**Data supplied:**
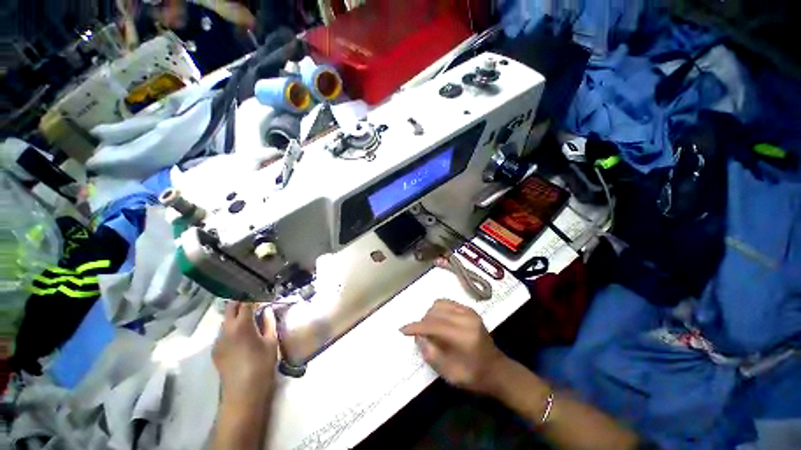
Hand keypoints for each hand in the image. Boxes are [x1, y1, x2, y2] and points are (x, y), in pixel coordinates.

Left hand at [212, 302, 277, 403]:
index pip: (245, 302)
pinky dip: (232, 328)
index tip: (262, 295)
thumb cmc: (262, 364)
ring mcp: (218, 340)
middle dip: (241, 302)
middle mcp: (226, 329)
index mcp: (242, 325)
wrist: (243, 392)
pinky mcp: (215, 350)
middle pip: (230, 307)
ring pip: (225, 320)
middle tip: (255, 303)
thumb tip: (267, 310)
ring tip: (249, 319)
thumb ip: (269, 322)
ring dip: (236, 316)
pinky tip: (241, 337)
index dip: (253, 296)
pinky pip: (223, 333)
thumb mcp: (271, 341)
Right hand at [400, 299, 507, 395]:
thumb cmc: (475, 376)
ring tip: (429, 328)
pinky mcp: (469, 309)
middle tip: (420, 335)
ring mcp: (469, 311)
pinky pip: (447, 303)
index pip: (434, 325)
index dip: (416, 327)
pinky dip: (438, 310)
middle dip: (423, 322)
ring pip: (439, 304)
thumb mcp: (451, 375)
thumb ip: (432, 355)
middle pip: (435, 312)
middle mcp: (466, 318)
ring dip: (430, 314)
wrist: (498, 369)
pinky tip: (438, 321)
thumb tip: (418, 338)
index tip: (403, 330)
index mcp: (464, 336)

...

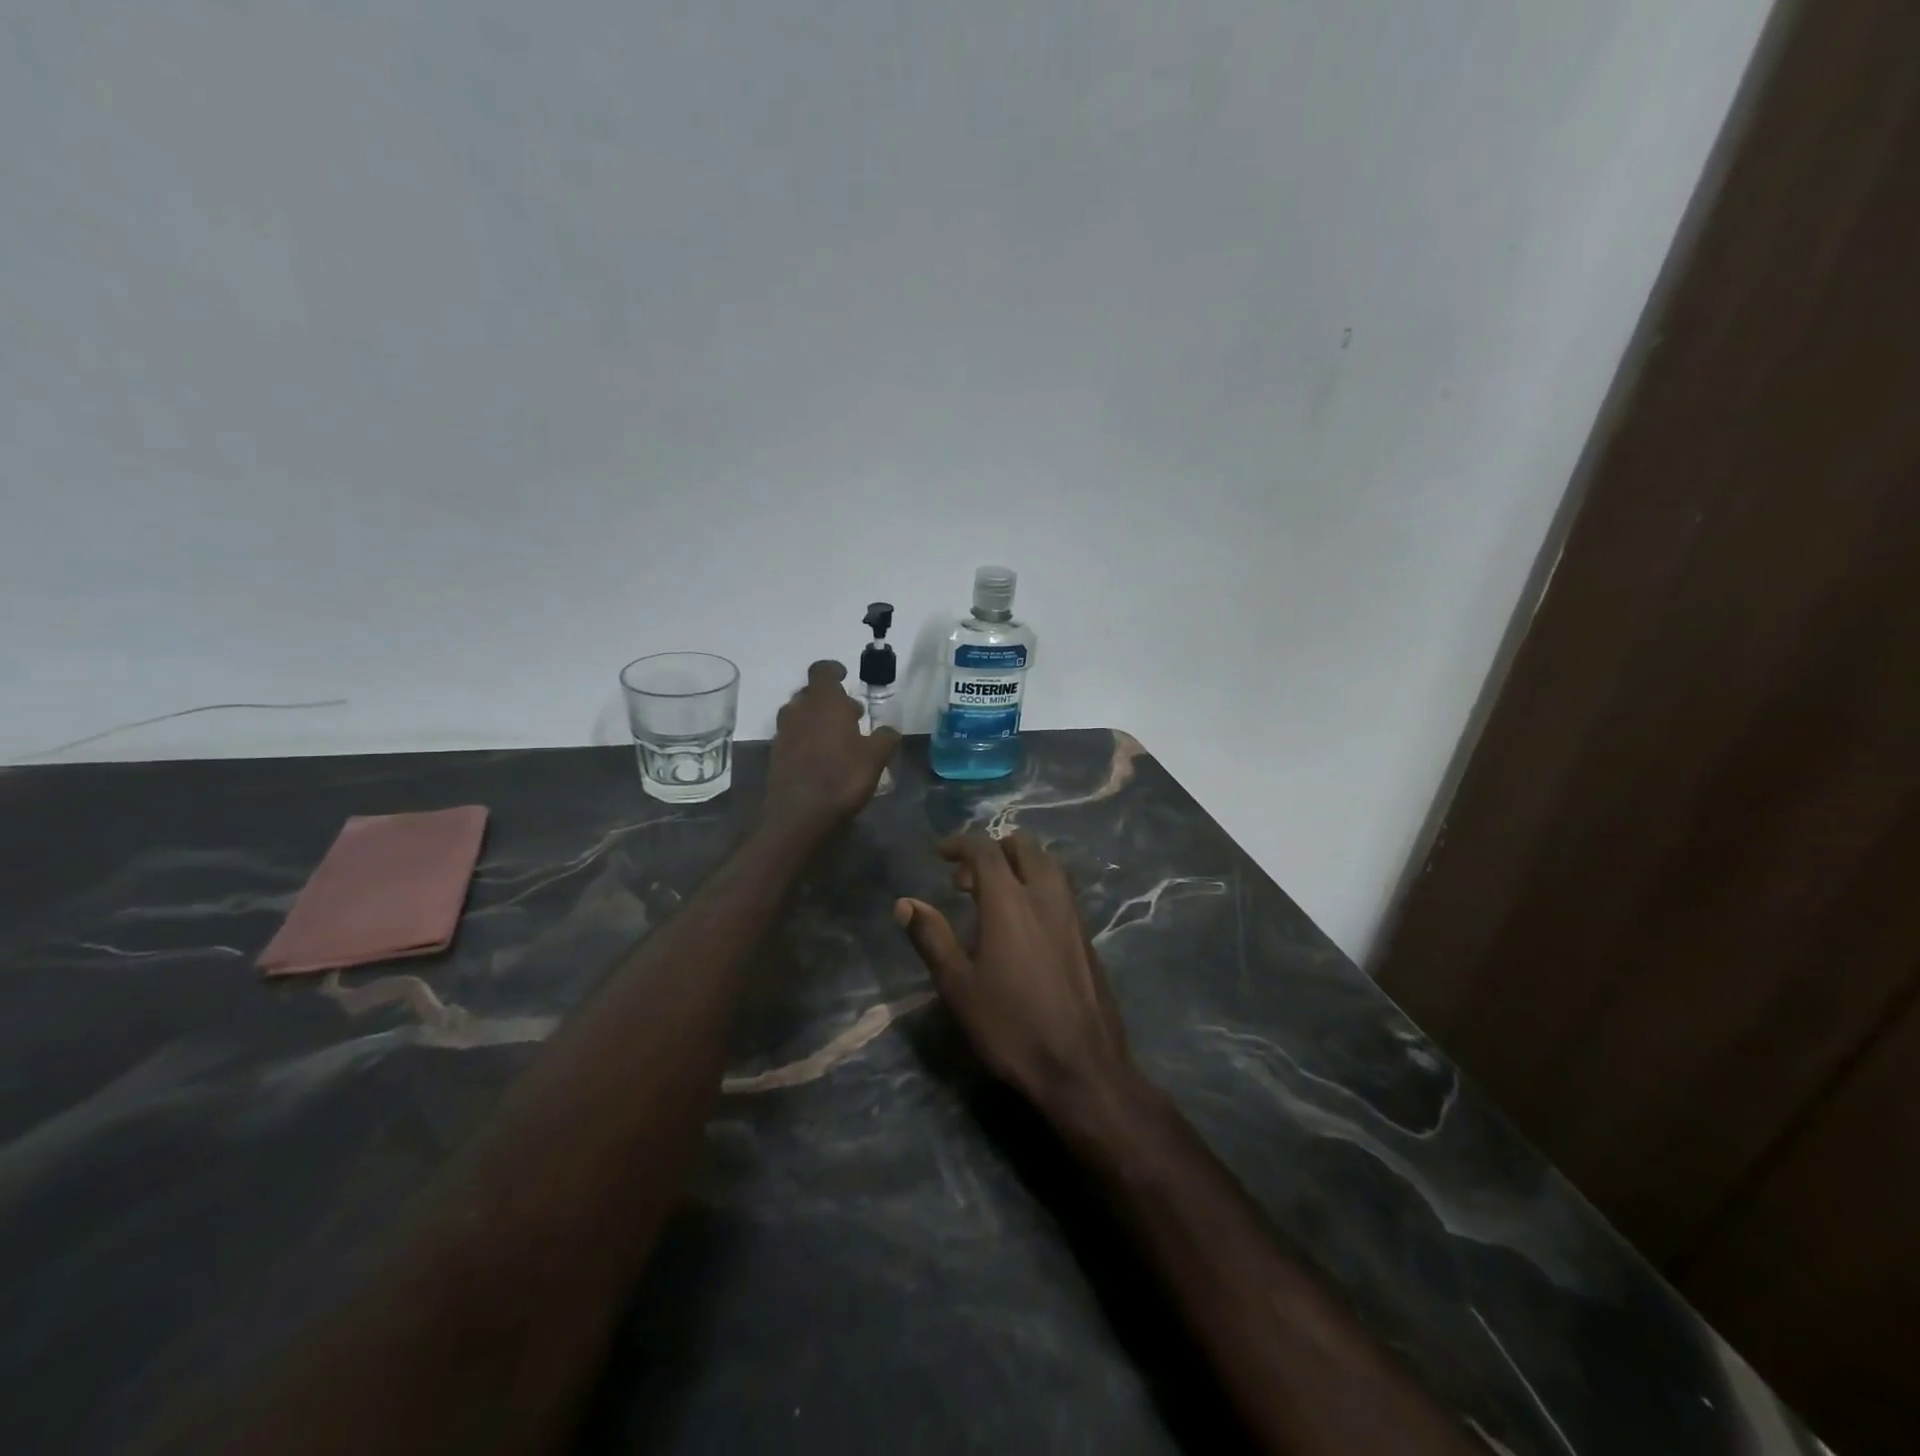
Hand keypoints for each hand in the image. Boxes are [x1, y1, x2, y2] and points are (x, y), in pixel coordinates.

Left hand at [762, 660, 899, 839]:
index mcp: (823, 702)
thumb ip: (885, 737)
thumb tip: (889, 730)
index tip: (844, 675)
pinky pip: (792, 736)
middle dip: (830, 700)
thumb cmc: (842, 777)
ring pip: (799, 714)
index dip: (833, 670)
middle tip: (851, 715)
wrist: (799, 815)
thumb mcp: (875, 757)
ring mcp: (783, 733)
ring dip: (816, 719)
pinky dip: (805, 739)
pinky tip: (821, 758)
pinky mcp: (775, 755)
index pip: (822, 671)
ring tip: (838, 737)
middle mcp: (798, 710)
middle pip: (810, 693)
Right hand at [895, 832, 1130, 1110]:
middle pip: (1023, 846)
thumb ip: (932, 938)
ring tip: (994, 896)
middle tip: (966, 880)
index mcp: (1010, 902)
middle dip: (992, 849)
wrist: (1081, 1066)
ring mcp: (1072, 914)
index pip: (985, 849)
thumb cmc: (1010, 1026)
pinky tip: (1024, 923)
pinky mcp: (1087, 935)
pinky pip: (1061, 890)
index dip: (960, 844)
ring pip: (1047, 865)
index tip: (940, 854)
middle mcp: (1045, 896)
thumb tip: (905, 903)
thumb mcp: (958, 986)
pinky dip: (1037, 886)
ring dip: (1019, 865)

...

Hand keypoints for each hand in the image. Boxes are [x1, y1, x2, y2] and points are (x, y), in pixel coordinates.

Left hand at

**Work to complete:** Give back, exactly as written, the stretch from the line with "pinky tip: (1024, 923)" through the line with "ring dip: (1019, 865)", and no other lines from the records above.

**Written solution:**
pinky tip: (1024, 923)
pinky mcp: (1087, 935)
pinky pip: (1061, 890)
index dip: (960, 844)
ring pip: (1047, 865)
index tip: (940, 854)
middle mcp: (1045, 896)
thumb tip: (905, 903)
thumb mcp: (958, 986)
pinky dip: (1037, 886)
ring dip: (1019, 865)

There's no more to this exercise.